(YOUR ASSIGNMENT) Exactly the lines starting at the line containing "camera: 45 degrees right, 5 degrees down" and ending at the line containing "plate [254,162,296,186] ->" are to be written out from the listing below, both included.

(EXERCISE MATERIALS)

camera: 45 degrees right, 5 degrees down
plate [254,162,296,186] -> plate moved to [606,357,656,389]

---

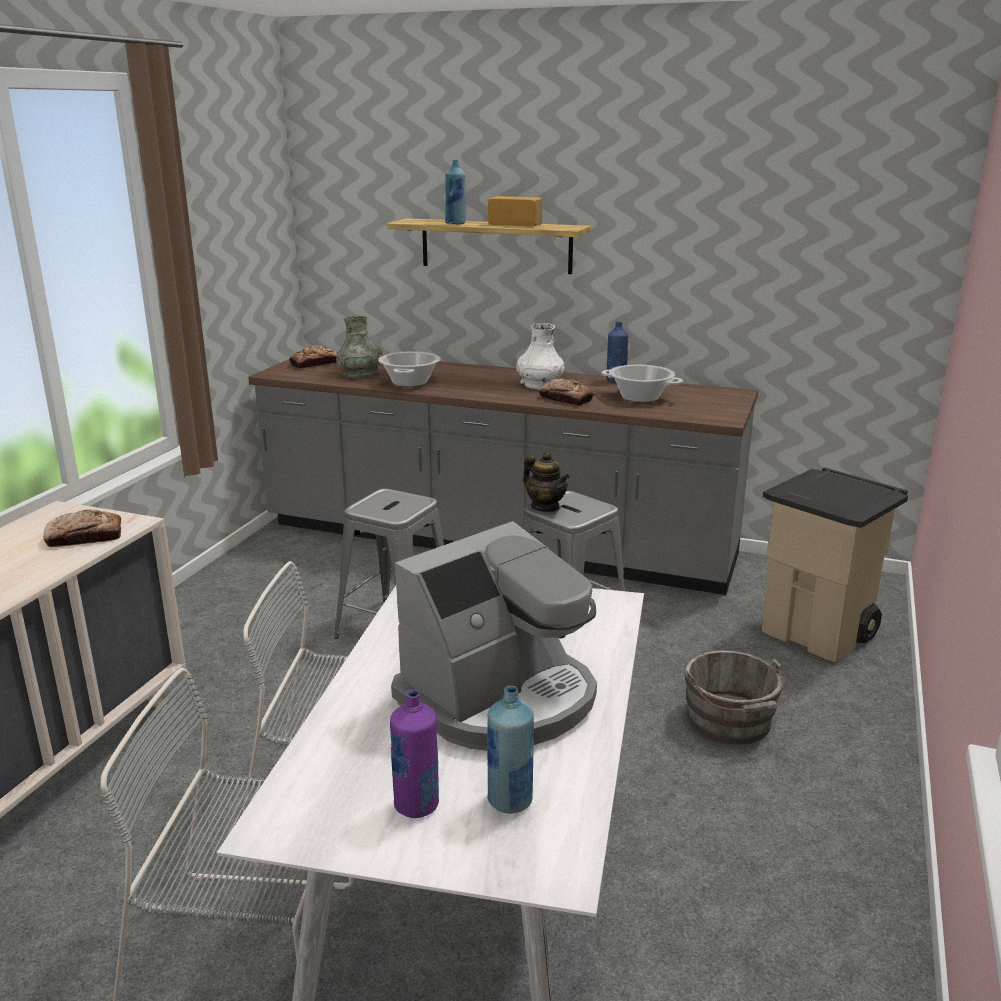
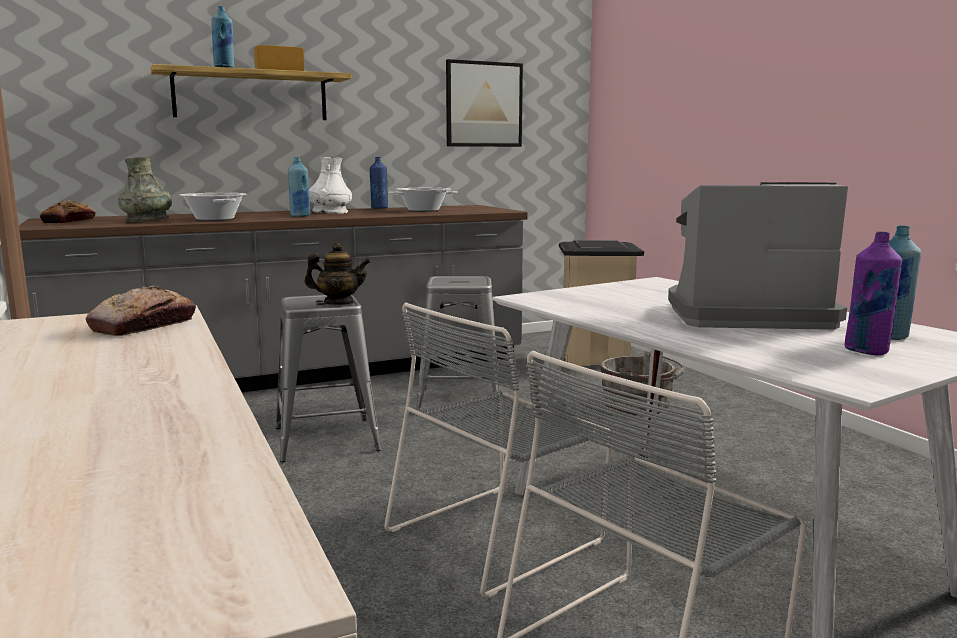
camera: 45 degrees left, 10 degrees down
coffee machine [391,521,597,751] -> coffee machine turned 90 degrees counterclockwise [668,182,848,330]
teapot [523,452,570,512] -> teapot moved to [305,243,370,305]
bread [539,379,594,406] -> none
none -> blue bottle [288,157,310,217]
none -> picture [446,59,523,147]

(EXERCISE RESPONSE)
camera: 45 degrees right, 5 degrees down
plate [254,162,296,186] -> plate moved to [606,357,656,389]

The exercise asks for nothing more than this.